Zelensky and the mainstream media have refuted Trump’s 4% claim by pointing to one recent poll that found that 57% of Ukrainians trust Zelensky. But trust is not the same as approval, and the same methodological problems apply, since the sample group did not include people living in territories controlled by Russia. But there may also be an additional factor.
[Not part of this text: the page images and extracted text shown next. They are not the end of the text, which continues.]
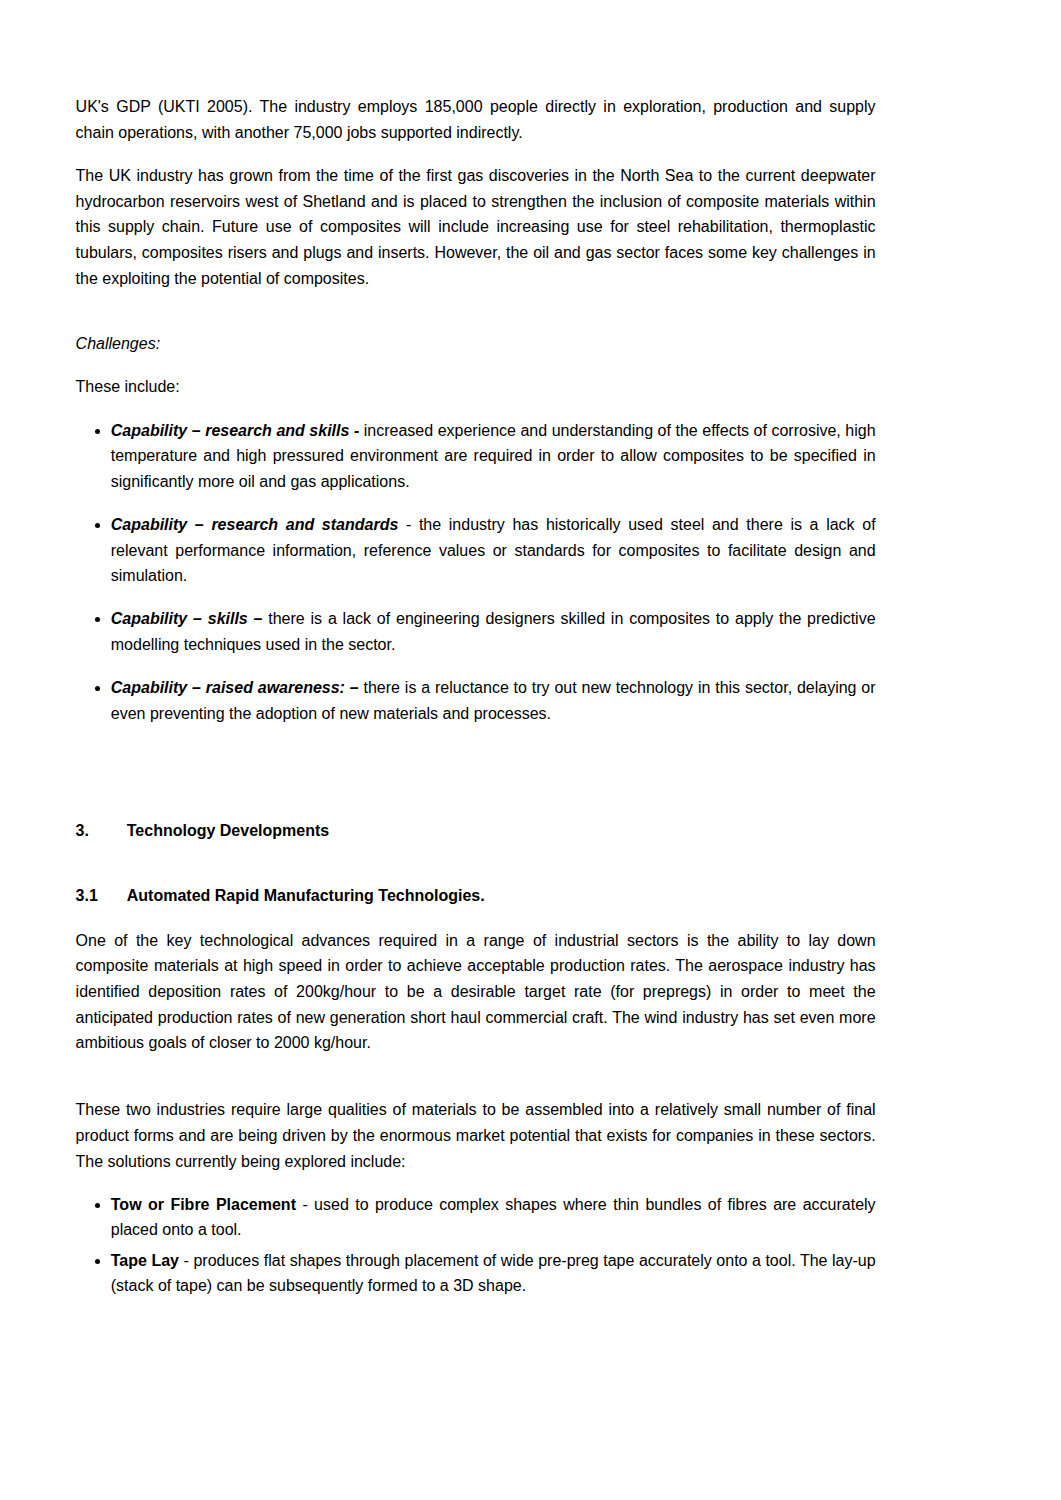UK's GDP (UKTI 2005). The industry employs 185,000 people directly in exploration, production and supply chain operations, with another 75,000 jobs supported indirectly.
The UK industry has grown from the time of the first gas discoveries in the North Sea to the current deepwater hydrocarbon reservoirs west of Shetland and is placed to strengthen the inclusion of composite materials within this supply chain. Future use of composites will include increasing use for steel rehabilitation, thermoplastic tubulars, composites risers and plugs and inserts. However, the oil and gas sector faces some key challenges in the exploiting the potential of composites.
Challenges:
These include:
Capability – research and skills - increased experience and understanding of the effects of corrosive, high temperature and high pressured environment are required in order to allow composites to be specified in significantly more oil and gas applications.
Capability – research and standards - the industry has historically used steel and there is a lack of relevant performance information, reference values or standards for composites to facilitate design and simulation.
Capability – skills – there is a lack of engineering designers skilled in composites to apply the predictive modelling techniques used in the sector.
Capability – raised awareness: – there is a reluctance to try out new technology in this sector, delaying or even preventing the adoption of new materials and processes.
3. Technology Developments
3.1 Automated Rapid Manufacturing Technologies.
One of the key technological advances required in a range of industrial sectors is the ability to lay down composite materials at high speed in order to achieve acceptable production rates. The aerospace industry has identified deposition rates of 200kg/hour to be a desirable target rate (for prepregs) in order to meet the anticipated production rates of new generation short haul commercial craft. The wind industry has set even more ambitious goals of closer to 2000 kg/hour.
These two industries require large qualities of materials to be assembled into a relatively small number of final product forms and are being driven by the enormous market potential that exists for companies in these sectors. The solutions currently being explored include:
Tow or Fibre Placement - used to produce complex shapes where thin bundles of fibres are accurately placed onto a tool.
Tape Lay - produces flat shapes through placement of wide pre-preg tape accurately onto a tool. The lay-up (stack of tape) can be subsequently formed to a 3D shape.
The environment in Ukraine may have become one in which people are afraid to speak the truth in public polling.

That is the case made in a recent article published in The Spectator by a former senior official in Zelensky’s government who, publishing under a pseudonym, says that it is hard to trust public polls because “fear rules over a country where elections are indefinitely postponed, human rights are systematically eroded and fear dictates daily life.”

The former official says that, although “[p]ublic polls, aligned with the President’s Office, claim it remains at 63 percent,” “[p]rivate polling, which I have seen, now puts his support below 10 percent.”

If the pseudonymous former official is to be trusted, that is shockingly closer to Trump’s number than to Zelensky’s number or the numbers cited in the mainstream media. But, being pseudonymous, it is not clear it can be trusted.  But, when I asked Volodymyr Ishchenko about polling numbers for Zelensky’s popularity, surprisingly, he responded with a number that was, like the former official’s, closer to Trump than Zelensky. “The polls I have seen,” he wrote to me, “gave Zelenskyi 16% of electoral support.”

The most recent poll showing numbers in the 16% range, Ishchenko says, come from a “pro-Poroshenko polling company.” Those loyal to Poroshenko have increasingly begun to undermine Zelensky since the president recently sanctioned Poroshenko.

With all the fear and infighting and methodological problems, it is hard to reliably read the polls. But there is evidence that Zelensky’s popularity is falling, that he is vulnerable in future elections, and that his approval rating may nearer to the number cited by Trump than appears at first, easy glance.